Бросается в глаза и другое отличие между двумя институтами: ученики, прошедшие через студии, курсы и институты Сережникова, по сравнению со студентами Института живого слова были гораздо более продуктивны в дальнейшей творческой работе. Причем, в отличие от ИЖС, они часто продолжали работать именно в области звучащей литературы. Вероятно, самой известной ученицей Сережникова была режиссер Роза Иоффе – крупнейшая фигура советского радиотеатра 1930–1970‐х246. В ее постановках, в особенности адресованных детской аудитории («Маленький принц», «Чудесное путешествие Нильса с дикими гусями» и многие другие), сочетались тщательная работа со звучащим словом и технические решения, вроде знаменитого убыстрения или замедления хода магнитофонной пленки, благодаря чему мог меняться до неузнаваемости голос одного и того же актера (хрестоматийный пример – работа с голосом Николая Литвинова, сыгравшего все роли в радиопостановке «Золотой ключик, или Приключения Буратино»). Широкую известность в 1930‐е годы имел дуэт чтецов Натана Эфроса и Петра Ярославцева, учеников Василия Сережникова. Сохранившиеся студийные записи – как, например, «Муха-Цокотуха» К. Чуковского в их исполнении247, сделанная в самом конце 1930‐х, – дают редкую возможность услышать коллективную декламацию, которая восходила непосредственно к экспериментам рубежа 1910–1920‐х годов.
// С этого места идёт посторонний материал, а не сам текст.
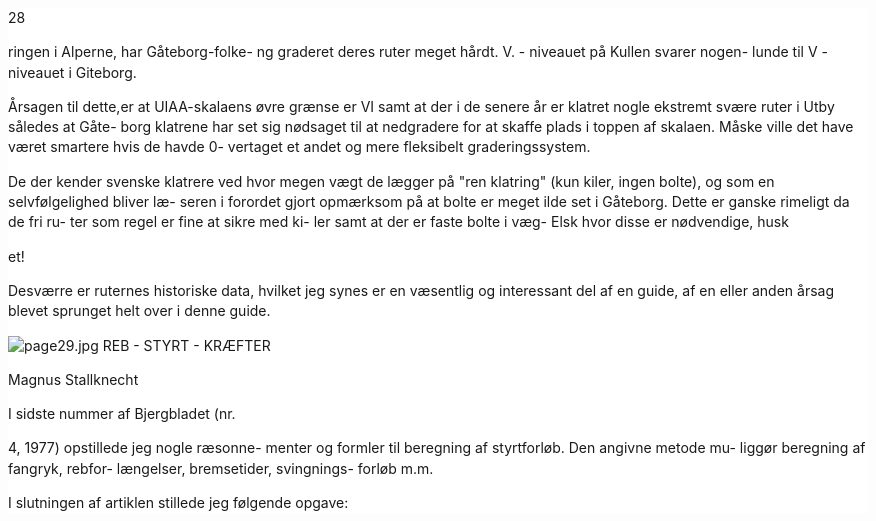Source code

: 28

ringen i Alperne, har Gåteborg-folke-
ng graderet deres ruter meget hårdt.
V. - niveauet på Kullen svarer nogen-
lunde til V - niveauet i Giteborg.

Årsagen til dette,er at UIAA-skalaens
øvre grænse er VI samt at der i de
senere år er klatret nogle ekstremt
svære ruter i Utby således at Gåte-
borg klatrene har set sig nødsaget
til at nedgradere for at skaffe plads
i toppen af skalaen. Måske ville det
have været smartere hvis de havde 0-
vertaget et andet og mere fleksibelt
graderingssystem.

De der kender svenske klatrere ved
hvor megen vægt de lægger på "ren
klatring" (kun kiler, ingen bolte),
og som en selvfølgelighed bliver læ-
seren i forordet gjort opmærksom på
at bolte er meget ilde set i Gåteborg.
Dette er ganske rimeligt da de fri ru-
ter som regel er fine at sikre med ki-
ler samt at der er faste bolte i væg-
Elsk hvor disse er nødvendige, husk

et!

Desværre er ruternes historiske data,
hvilket jeg synes er en væsentlig og
interessant del af en guide, af en
eller anden årsag blevet sprunget helt
over i denne guide.




![page29.jpg](/1977/DB-1977-5/page29.jpg)
REB - STYRT - KRÆFTER

Magnus Stallknecht

I sidste nummer af Bjergbladet (nr.

4, 1977) opstillede jeg nogle ræsonne-
menter og formler til beregning af
styrtforløb. Den angivne metode mu-
liggør beregning af fangryk, rebfor-
længelser, bremsetider, svingnings-
forløb m.m.

I slutningen af artiklen stillede jeg
følgende opgave:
Эта запись служит ярким свидетельством того, что если в одни случаях коллективная декламация давала возможность скрывать слабые возможности исполнителей, то в других, наоборот, позволяла развивать мастерство работы со словом, и очевидно, что именно этим путем шел Сережников с учениками. В случае дуэта Эфроса и Ярославцева их голосовые тембры были важным, но отнюдь не основным выразительным средством. Гораздо важнее «оркестровки» в «Мухе-Цокотухе» искусство создания необычайно динамичной речевой композиции, построенной на вариациях ритма, рассинхронизации между чтецами, введении, как и в композициях Яхонтова, вокальных фрагментов и музыки. Это музыкально-речевые произведения, но важен в них еще и игровой момент. Прочитанные таким образом стихи Маршака и Чуковского отдаленно напоминают традиционные голосовые игры – как, например, горловое пение «катаджак», распространенное среди канадских эскимосов (инуитов), – в которых первая участница, издавая отдельные звуки или произнося слоги, задает ритм, вторая же должна, подхватив его, заполнить ритмичными звуками возникающие паузы.
Всеволодский-Гернгросс и Сережников оба публиковали в 1920‐е годы партитуры для коллективной декламации, и сравнение способов их записи помогает понять разницу в их подходах.